I saw a pair of headlights far down on the road. Then a glimmer in her eyes when she looked up at me.
“A white Taurus just went by the gate,” she said.
Salvano came to the window beside me. We watched the car go past and disappear.
Five minutes later the Taurus approached from the opposite direction, slowed at the gate, and turned in. Pulled up to the keypad as the motion light came on and driver’s-side window went down. The driver reached out to punch the numbers and I got my first clear, high-def look at Caliphornia. He resembled his father and his sister — the trim face, slender nose, and heavy eyebrows. Younger-looking than his twenty-two years, a mass of black hair, clean shaven. Eyes bright as he watched the gate swing open. Beside him the silhouette of a woman, shrouded in a darkness that even Clevenger’s infrared camera could not fully penetrate.
Up the drive slowly, headlights off, running lights orange in the dark. I buckled on the tactical vest. We stood away from the windows and drew our weapons. I heard the creak of the floor in my upstairs office — Reggie the sniper settling in.
The car came up the drive between the house and the barn, setting off the motion lights, then continuing past their beams. In the semidarkness farthest from the house, the driver half-circled the vehicle to face back down the drive, and parked.
No movement inside that I could see. Stillness, as the seconds slid into minutes and the motion lights went off. Then the car doors opened. Ben Azmeh emerged. Taller and heavier than I had imagined. Jeans and athletic shoes and a half-zipped U.S. Air Force sweatshirt over a dark T-shirt, the hood now pulled over his head. He shut the door softly with both hands and a nudge of his hip. In the faint light from the house I saw the glimmer of a gun just above his belt buckle — easy access, up front and in the open.

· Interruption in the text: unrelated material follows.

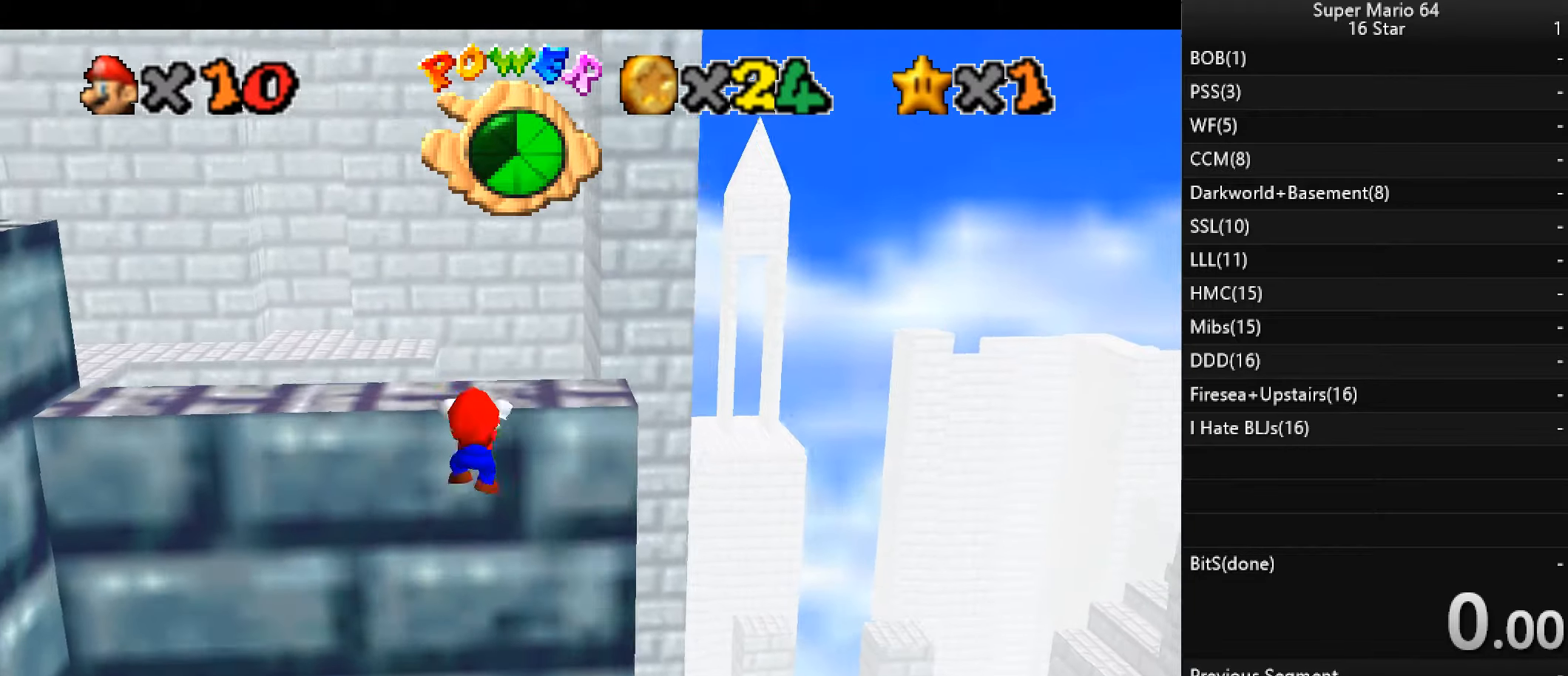
{"keys": ["d"], "events": [[234, "x", "down"], [367, "x", "up"], [367, "z", "up"], [467, "d", "down"]]}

Kalima came around the passenger side. Tall, trailing layers of silky fabric — a caftan or a full-length duster — billowing pants and combat boots. Hair tied back, bunched at the top and flowing behind her.
And a bundle in her arms. She looked down at it, adjusted a blanket.
I saw what looked like a small face within the bundle.
Thought of Ben’s letter to Marah: Want to marry Kalima and have us a baby!
“Oh, Christ no,” whispered Taucher.
Salvano groaned softly.
Another little squeak from the floor upstairs.
I remembered Joan’s description of the full Bakersfield video: Someone walked past that security camera thirty seconds before Caliphornia... A woman... Carrying something against her side...
Had Kenny Bryce opened his front door not only to a woman, but to a woman and her newborn?
Kalima led and Ben followed. Practiced and purposeful but not in a hurry. Silent on the concrete, touched by weak moonlight, Kalima cradling her infant, Caliphornia with his hoodie up. A young family. The future ahead. They came along the shadowed edge of the driveway, toward the house and the branching walkway that led to the patio. Caliphornia tall but swift, Kalima tall, too, striding more heavily with boots and infant.